# [Given problem 1]
Copy the records word for word, from the line holding "collection date: 1990-09-16" through the line holding "state / province: Pennsylvania", with both of those lines included.

# [Document passage]
■ ■ ■ ■ ■ ■ ■

Love letters from Jack London, Mark Twain, D. H.Lawrence, Emily Dickinson, as napkins in fine cotton, for a literary meal.
OKLAND,
APRIL 1901
Dear
Anna:
Did I
say that the human might be filed in categories? Well, and if I did, let me
qualify -- not all humans. You elude me. I cannot place you, cannot grasp you.
I may boast that of nine out of ten, under given circumstances, I can forecast
their action; that of nine out of ten,
by their word or action, I may feel the pulse of their hearts. But of the tenth
I despair. It is beyond me. You are that tenth.
Were
ever two souls, with dumb lips, more incongruously matched! We may feel in
common -- surely, we oftimes do -- and when we do not feel in common, yet do we
understand; and yet we have no common tongue. Spoken words do not come to us.
We are unintelligible. God must laugh at the mummery.
The one
gleam of sanity through it all is that we are both large temperamentally, large
enough to often understand. True, we often understand but in vague glimmering
ways, by dim perceptions, like ghosts, which, while we doubt, haunt us with
their truth. And still, I, for one, dare not believe; for you are that tenth
which I may not forecast.
Am I
unintelligible now? I do not know. I imagine so. I cannot find the common
tongue.
Large
temperamentally -- that is it. It is the one thing that brings us at all in
touch. We have, flashed through us, you and I, each a bit of universal, and so
we draw together. And yet we are so different.
I smile
at you when you grow enthusiastic? It is a forgivable smile -- nay, almost an
envious smile. I have lived twenty-five years of repression. I learned not to
be enthusiastic. It is a hard lesson to forget. I begin to forget, but it is so
little. At the best, before I die, I cannot hope to forget all or most. I can
exult, now that I am learning, in little things, in other things; but of my
things, and secret things doubly mine, I cannot, I cannot. Do I make myself
intelligible? Do you hear my voice? I fear not. There are poseurs. I am the
most successful of them all.

■ ■ ■ ■ ■ ■ ■

# [Data shown]
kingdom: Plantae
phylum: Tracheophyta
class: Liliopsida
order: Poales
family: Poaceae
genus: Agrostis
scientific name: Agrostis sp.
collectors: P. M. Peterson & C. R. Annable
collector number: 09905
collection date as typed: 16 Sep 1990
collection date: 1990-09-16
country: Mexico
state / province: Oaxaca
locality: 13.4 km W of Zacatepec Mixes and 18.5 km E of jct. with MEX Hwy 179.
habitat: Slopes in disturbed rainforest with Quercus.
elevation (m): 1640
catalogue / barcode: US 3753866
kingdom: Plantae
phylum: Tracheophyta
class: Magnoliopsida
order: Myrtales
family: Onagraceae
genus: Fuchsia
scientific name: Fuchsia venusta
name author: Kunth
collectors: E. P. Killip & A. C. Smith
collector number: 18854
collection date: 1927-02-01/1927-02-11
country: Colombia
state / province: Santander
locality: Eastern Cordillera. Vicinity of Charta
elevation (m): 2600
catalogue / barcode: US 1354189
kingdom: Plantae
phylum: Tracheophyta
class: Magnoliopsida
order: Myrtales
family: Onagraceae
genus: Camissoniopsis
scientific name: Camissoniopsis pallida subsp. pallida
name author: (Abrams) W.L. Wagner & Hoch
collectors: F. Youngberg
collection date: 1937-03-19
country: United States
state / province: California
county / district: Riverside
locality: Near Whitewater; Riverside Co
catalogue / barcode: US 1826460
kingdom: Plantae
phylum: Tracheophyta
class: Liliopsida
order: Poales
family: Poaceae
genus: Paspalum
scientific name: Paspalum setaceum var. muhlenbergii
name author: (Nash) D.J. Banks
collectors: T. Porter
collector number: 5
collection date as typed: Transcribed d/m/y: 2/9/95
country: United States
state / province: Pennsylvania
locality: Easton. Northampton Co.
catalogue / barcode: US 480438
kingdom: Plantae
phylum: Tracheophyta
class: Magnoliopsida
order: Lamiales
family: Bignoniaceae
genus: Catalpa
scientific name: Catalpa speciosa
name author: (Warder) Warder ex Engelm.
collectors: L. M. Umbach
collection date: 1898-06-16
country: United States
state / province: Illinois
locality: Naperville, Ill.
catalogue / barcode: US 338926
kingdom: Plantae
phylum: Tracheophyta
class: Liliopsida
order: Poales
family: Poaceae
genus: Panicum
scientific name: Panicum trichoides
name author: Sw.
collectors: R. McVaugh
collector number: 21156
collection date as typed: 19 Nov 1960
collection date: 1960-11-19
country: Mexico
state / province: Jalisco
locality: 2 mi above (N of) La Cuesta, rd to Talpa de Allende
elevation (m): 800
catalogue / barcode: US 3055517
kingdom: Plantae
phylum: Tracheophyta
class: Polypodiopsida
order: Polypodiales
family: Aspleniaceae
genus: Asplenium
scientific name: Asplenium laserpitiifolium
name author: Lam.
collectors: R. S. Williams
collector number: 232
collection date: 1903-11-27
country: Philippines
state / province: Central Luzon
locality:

■ ■ ■ ■ ■ ■ ■

# [Given problem 2]
In the letter to Anna, how many years of repression does the writer say they have lived?

# [Worked solution 1]
collection date: 1990-09-16
country: Mexico
state / province: Oaxaca
locality: 13.4 km W of Zacatepec Mixes and 18.5 km E of jct. with MEX Hwy 179.
habitat: Slopes in disturbed rainforest with Quercus.
elevation (m): 1640
catalogue / barcode: US 3753866
kingdom: Plantae
phylum: Tracheophyta
class: Magnoliopsida
order: Myrtales
family: Onagraceae
genus: Fuchsia
scientific name: Fuchsia venusta
name author: Kunth
collectors: E. P. Killip & A. C. Smith
collector number: 18854
collection date: 1927-02-01/1927-02-11
country: Colombia
state / province: Santander
locality: Eastern Cordillera. Vicinity of Charta
elevation (m): 2600
catalogue / barcode: US 1354189
kingdom: Plantae
phylum: Tracheophyta
class: Magnoliopsida
order: Myrtales
family: Onagraceae
genus: Camissoniopsis
scientific name: Camissoniopsis pallida subsp. pallida
name author: (Abrams) W.L. Wagner & Hoch
collectors: F. Youngberg
collection date: 1937-03-19
country: United States
state / province: California
county / district: Riverside
locality: Near Whitewater; Riverside Co
catalogue / barcode: US 1826460
kingdom: Plantae
phylum: Tracheophyta
class: Liliopsida
order: Poales
family: Poaceae
genus: Paspalum
scientific name: Paspalum setaceum var. muhlenbergii
name author: (Nash) D.J. Banks
collectors: T. Porter
collector number: 5
collection date as typed: Transcribed d/m/y: 2/9/95
country: United States
state / province: Pennsylvania

# [Worked solution 2]
Twenty-five years.